**Supplied entries**

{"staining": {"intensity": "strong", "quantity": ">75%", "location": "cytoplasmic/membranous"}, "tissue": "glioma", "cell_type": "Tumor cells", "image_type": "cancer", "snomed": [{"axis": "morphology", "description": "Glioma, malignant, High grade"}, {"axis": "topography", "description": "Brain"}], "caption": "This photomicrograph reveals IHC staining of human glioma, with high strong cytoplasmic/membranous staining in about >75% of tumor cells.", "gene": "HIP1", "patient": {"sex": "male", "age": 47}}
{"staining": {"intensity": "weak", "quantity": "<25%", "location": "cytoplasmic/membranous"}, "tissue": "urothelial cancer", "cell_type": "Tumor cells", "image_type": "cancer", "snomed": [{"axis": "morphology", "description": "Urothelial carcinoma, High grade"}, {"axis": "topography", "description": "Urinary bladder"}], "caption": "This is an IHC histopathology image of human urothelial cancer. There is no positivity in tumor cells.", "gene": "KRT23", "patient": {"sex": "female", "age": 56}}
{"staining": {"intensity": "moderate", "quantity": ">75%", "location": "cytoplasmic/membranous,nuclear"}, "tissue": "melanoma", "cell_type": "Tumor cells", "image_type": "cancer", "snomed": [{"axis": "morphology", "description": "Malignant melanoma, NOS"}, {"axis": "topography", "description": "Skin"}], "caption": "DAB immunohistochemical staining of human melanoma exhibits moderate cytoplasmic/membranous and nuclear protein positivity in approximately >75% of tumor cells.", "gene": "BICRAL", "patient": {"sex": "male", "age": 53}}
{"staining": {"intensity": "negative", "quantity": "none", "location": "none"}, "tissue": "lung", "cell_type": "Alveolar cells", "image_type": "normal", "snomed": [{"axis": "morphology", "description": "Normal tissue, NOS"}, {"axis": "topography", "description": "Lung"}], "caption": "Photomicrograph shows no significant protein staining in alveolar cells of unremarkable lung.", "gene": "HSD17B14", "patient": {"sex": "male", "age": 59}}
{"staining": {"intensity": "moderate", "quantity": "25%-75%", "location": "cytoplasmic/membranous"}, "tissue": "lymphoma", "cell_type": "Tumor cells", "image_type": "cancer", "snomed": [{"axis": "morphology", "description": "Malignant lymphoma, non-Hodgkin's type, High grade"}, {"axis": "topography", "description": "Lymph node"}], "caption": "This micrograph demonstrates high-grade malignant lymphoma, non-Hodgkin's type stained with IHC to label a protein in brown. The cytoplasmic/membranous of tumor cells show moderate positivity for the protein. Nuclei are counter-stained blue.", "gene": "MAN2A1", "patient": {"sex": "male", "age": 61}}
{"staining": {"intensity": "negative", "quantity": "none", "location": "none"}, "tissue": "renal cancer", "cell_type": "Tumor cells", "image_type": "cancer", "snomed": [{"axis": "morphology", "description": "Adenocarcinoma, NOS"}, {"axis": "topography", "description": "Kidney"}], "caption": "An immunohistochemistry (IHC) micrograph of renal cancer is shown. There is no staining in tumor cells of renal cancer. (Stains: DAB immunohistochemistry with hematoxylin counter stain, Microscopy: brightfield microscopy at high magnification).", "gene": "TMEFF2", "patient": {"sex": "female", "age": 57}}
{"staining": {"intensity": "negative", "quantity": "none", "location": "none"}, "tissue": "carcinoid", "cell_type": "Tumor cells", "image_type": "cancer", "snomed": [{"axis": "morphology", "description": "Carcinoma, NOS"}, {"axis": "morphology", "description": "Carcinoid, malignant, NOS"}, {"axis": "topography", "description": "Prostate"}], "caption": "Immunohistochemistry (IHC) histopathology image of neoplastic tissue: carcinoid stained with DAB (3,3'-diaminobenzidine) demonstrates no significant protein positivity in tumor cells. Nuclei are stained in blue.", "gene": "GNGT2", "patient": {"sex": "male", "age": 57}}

**What the task asks**
An exact copy of all the records is the only acceptable answer.

**Output for this exercise**
{"staining": {"intensity": "strong", "quantity": ">75%", "location": "cytoplasmic/membranous"}, "tissue": "glioma", "cell_type": "Tumor cells", "image_type": "cancer", "snomed": [{"axis": "morphology", "description": "Glioma, malignant, High grade"}, {"axis": "topography", "description": "Brain"}], "caption": "This photomicrograph reveals IHC staining of human glioma, with high strong cytoplasmic/membranous staining in about >75% of tumor cells.", "gene": "HIP1", "patient": {"sex": "male", "age": 47}}
{"staining": {"intensity": "weak", "quantity": "<25%", "location": "cytoplasmic/membranous"}, "tissue": "urothelial cancer", "cell_type": "Tumor cells", "image_type": "cancer", "snomed": [{"axis": "morphology", "description": "Urothelial carcinoma, High grade"}, {"axis": "topography", "description": "Urinary bladder"}], "caption": "This is an IHC histopathology image of human urothelial cancer. There is no positivity in tumor cells.", "gene": "KRT23", "patient": {"sex": "female", "age": 56}}
{"staining": {"intensity": "moderate", "quantity": ">75%", "location": "cytoplasmic/membranous,nuclear"}, "tissue": "melanoma", "cell_type": "Tumor cells", "image_type": "cancer", "snomed": [{"axis": "morphology", "description": "Malignant melanoma, NOS"}, {"axis": "topography", "description": "Skin"}], "caption": "DAB immunohistochemical staining of human melanoma exhibits moderate cytoplasmic/membranous and nuclear protein positivity in approximately >75% of tumor cells.", "gene": "BICRAL", "patient": {"sex": "male", "age": 53}}
{"staining": {"intensity": "negative", "quantity": "none", "location": "none"}, "tissue": "lung", "cell_type": "Alveolar cells", "image_type": "normal", "snomed": [{"axis": "morphology", "description": "Normal tissue, NOS"}, {"axis": "topography", "description": "Lung"}], "caption": "Photomicrograph shows no significant protein staining in alveolar cells of unremarkable lung.", "gene": "HSD17B14", "patient": {"sex": "male", "age": 59}}
{"staining": {"intensity": "moderate", "quantity": "25%-75%", "location": "cytoplasmic/membranous"}, "tissue": "lymphoma", "cell_type": "Tumor cells", "image_type": "cancer", "snomed": [{"axis": "morphology", "description": "Malignant lymphoma, non-Hodgkin's type, High grade"}, {"axis": "topography", "description": "Lymph node"}], "caption": "This micrograph demonstrates high-grade malignant lymphoma, non-Hodgkin's type stained with IHC to label a protein in brown. The cytoplasmic/membranous of tumor cells show moderate positivity for the protein. Nuclei are counter-stained blue.", "gene": "MAN2A1", "patient": {"sex": "male", "age": 61}}
{"staining": {"intensity": "negative", "quantity": "none", "location": "none"}, "tissue": "renal cancer", "cell_type": "Tumor cells", "image_type": "cancer", "snomed": [{"axis": "morphology", "description": "Adenocarcinoma, NOS"}, {"axis": "topography", "description": "Kidney"}], "caption": "An immunohistochemistry (IHC) micrograph of renal cancer is shown. There is no staining in tumor cells of renal cancer. (Stains: DAB immunohistochemistry with hematoxylin counter stain, Microscopy: brightfield microscopy at high magnification).", "gene": "TMEFF2", "patient": {"sex": "female", "age": 57}}
{"staining": {"intensity": "negative", "quantity": "none", "location": "none"}, "tissue": "carcinoid", "cell_type": "Tumor cells", "image_type": "cancer", "snomed": [{"axis": "morphology", "description": "Carcinoma, NOS"}, {"axis": "morphology", "description": "Carcinoid, malignant, NOS"}, {"axis": "topography", "description": "Prostate"}], "caption": "Immunohistochemistry (IHC) histopathology image of neoplastic tissue: carcinoid stained with DAB (3,3'-diaminobenzidine) demonstrates no significant protein positivity in tumor cells. Nuclei are stained in blue.", "gene": "GNGT2", "patient": {"sex": "male", "age": 57}}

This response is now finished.